═══ Listed records

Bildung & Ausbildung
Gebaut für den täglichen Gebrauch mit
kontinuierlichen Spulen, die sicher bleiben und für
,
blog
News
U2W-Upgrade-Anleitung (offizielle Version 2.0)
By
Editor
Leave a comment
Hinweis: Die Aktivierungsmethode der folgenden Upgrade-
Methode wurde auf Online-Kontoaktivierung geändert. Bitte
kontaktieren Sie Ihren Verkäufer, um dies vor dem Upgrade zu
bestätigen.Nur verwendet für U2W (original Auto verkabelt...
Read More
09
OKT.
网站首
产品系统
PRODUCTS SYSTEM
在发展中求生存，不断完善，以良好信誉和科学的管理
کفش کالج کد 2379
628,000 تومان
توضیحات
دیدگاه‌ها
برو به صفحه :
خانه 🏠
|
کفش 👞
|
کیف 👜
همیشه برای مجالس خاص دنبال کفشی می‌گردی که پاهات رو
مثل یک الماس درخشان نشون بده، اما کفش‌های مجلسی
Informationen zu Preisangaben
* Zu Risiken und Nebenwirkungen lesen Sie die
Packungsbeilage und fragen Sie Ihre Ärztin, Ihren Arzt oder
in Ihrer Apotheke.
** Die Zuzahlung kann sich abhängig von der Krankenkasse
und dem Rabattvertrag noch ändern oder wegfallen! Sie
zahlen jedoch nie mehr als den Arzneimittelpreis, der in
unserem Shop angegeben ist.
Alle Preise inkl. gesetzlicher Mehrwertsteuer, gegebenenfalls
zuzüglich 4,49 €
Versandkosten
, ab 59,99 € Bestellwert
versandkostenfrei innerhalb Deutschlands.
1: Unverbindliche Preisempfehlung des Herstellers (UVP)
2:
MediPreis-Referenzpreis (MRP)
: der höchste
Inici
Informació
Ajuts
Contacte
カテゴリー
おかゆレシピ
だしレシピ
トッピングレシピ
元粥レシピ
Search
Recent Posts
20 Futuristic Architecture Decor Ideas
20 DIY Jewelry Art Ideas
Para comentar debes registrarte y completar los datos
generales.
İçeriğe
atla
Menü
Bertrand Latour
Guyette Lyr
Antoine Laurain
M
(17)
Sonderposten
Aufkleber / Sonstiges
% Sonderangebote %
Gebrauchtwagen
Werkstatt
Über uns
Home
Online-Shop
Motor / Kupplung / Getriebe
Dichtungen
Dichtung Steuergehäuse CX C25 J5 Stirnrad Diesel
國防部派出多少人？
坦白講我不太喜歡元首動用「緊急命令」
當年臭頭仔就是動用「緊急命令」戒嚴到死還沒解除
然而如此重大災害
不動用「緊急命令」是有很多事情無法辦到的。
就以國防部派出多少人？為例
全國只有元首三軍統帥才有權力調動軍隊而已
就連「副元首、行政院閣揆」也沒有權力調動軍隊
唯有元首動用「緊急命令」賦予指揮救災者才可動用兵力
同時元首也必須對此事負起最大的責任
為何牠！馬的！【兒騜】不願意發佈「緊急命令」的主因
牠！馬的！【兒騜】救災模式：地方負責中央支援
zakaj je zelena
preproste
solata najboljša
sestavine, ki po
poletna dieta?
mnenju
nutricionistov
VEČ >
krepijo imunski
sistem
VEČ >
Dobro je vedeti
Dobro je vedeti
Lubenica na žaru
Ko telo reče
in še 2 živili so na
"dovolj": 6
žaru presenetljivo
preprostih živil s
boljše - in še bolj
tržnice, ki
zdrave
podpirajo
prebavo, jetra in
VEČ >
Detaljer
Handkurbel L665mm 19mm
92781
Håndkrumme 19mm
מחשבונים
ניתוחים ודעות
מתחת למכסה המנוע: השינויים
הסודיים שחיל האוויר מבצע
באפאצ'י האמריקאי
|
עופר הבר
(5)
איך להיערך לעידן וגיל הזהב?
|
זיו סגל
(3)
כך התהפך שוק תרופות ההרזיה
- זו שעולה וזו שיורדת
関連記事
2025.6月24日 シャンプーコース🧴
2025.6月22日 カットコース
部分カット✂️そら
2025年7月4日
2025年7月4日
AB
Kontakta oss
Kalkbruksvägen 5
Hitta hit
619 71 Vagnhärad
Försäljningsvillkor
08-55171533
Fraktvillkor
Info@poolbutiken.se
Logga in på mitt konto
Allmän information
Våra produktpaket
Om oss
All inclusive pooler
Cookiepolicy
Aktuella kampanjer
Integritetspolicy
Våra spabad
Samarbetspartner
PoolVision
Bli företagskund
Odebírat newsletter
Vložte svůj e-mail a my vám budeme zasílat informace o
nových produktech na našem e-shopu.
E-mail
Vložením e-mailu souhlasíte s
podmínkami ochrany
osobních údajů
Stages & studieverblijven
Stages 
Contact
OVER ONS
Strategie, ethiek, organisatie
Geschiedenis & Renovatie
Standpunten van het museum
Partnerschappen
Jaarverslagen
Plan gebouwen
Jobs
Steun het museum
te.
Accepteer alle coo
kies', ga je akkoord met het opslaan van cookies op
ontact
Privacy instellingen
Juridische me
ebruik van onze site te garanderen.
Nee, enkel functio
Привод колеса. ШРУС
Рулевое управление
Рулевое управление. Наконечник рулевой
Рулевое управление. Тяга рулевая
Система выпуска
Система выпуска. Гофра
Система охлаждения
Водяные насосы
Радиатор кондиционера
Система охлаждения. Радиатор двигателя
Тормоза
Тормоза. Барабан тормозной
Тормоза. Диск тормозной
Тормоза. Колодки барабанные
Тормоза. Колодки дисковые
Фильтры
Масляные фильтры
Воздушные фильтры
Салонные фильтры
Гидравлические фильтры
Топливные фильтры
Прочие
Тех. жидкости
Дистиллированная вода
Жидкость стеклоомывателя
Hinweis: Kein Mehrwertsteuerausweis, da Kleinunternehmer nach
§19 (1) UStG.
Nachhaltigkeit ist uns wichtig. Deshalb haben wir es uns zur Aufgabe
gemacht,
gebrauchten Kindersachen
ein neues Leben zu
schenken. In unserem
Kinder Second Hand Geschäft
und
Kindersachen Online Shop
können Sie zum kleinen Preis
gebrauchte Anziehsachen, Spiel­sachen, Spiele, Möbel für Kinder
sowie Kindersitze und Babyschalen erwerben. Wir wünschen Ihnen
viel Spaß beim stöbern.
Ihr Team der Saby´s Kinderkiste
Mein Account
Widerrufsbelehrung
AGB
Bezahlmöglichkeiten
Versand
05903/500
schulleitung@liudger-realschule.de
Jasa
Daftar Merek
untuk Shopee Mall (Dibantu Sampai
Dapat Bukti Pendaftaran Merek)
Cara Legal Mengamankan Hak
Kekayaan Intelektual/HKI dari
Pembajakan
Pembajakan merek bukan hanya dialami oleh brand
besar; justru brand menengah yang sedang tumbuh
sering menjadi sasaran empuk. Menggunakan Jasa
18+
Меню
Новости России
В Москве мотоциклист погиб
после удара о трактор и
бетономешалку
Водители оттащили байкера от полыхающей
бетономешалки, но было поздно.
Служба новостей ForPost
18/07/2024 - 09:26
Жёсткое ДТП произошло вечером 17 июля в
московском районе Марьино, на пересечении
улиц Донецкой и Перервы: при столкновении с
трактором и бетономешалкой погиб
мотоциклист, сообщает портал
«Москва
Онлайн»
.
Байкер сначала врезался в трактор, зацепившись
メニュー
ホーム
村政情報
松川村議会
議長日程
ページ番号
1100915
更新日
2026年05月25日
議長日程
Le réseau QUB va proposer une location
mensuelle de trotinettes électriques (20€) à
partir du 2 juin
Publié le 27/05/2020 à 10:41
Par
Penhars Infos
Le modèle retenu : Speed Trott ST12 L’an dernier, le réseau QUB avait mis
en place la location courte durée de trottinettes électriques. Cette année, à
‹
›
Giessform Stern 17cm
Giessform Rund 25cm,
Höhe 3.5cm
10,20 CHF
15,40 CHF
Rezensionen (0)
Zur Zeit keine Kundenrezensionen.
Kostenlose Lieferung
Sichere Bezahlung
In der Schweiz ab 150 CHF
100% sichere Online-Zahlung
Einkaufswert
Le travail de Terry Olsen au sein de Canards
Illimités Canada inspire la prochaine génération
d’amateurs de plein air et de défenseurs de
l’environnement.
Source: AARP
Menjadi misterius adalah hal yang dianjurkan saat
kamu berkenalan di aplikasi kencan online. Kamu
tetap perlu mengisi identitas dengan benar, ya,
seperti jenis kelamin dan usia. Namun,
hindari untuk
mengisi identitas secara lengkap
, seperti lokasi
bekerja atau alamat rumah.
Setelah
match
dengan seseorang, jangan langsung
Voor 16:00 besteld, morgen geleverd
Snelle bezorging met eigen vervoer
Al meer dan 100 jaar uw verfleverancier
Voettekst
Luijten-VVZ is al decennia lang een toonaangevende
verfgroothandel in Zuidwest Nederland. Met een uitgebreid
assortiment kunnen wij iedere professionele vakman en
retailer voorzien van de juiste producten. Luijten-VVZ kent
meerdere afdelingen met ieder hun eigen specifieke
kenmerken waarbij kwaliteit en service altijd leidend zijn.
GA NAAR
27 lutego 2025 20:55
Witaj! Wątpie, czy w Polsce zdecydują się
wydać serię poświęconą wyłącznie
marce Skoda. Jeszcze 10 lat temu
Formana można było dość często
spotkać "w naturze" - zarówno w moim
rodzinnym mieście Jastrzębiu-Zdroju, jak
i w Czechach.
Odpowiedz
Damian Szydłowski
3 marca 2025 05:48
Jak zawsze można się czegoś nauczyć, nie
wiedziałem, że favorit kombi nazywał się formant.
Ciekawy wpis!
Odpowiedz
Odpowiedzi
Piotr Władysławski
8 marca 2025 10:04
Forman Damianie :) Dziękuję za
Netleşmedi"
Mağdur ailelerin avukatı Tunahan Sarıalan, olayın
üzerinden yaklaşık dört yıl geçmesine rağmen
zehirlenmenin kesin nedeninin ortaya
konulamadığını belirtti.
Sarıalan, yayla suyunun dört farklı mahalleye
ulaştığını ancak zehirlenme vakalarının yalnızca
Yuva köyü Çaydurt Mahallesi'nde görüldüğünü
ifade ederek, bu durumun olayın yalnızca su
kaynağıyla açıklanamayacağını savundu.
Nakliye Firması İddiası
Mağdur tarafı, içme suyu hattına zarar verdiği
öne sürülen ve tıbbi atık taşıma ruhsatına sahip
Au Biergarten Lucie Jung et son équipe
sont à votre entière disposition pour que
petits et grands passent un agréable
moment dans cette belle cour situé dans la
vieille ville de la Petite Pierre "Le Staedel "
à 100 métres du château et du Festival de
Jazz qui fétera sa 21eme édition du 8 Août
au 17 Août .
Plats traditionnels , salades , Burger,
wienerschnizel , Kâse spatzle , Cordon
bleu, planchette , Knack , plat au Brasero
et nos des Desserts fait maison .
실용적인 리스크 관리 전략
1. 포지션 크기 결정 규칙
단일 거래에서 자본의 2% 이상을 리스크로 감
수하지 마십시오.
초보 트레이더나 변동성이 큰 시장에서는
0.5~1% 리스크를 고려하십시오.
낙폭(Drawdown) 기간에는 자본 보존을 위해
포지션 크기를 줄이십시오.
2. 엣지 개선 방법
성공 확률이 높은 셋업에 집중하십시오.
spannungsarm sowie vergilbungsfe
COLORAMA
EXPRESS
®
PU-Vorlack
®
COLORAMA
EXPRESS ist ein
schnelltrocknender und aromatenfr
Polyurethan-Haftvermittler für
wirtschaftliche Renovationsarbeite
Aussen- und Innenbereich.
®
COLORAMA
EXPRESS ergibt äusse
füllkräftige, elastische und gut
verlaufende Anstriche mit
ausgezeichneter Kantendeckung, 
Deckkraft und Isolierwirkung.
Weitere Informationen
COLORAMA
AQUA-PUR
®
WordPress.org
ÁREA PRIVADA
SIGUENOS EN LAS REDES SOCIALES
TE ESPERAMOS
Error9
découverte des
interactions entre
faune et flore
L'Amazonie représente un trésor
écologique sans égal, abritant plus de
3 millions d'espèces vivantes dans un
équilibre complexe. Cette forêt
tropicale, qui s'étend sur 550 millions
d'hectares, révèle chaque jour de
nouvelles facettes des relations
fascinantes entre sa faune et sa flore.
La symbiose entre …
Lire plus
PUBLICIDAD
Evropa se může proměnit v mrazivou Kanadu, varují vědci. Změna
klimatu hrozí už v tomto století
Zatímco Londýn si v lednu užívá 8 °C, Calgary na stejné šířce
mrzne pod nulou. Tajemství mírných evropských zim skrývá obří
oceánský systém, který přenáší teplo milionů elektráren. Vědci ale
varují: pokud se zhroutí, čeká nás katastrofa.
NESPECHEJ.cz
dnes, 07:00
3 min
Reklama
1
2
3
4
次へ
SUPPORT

══════

* _Work item_
Filter the entries above and copy only the lines that hold "Upgrade".

* _Task result_
U2W-Upgrade-Anleitung (offizielle Version 2.0)
Hinweis: Die Aktivierungsmethode der folgenden Upgrade-
kontaktieren Sie Ihren Verkäufer, um dies vor dem Upgrade zu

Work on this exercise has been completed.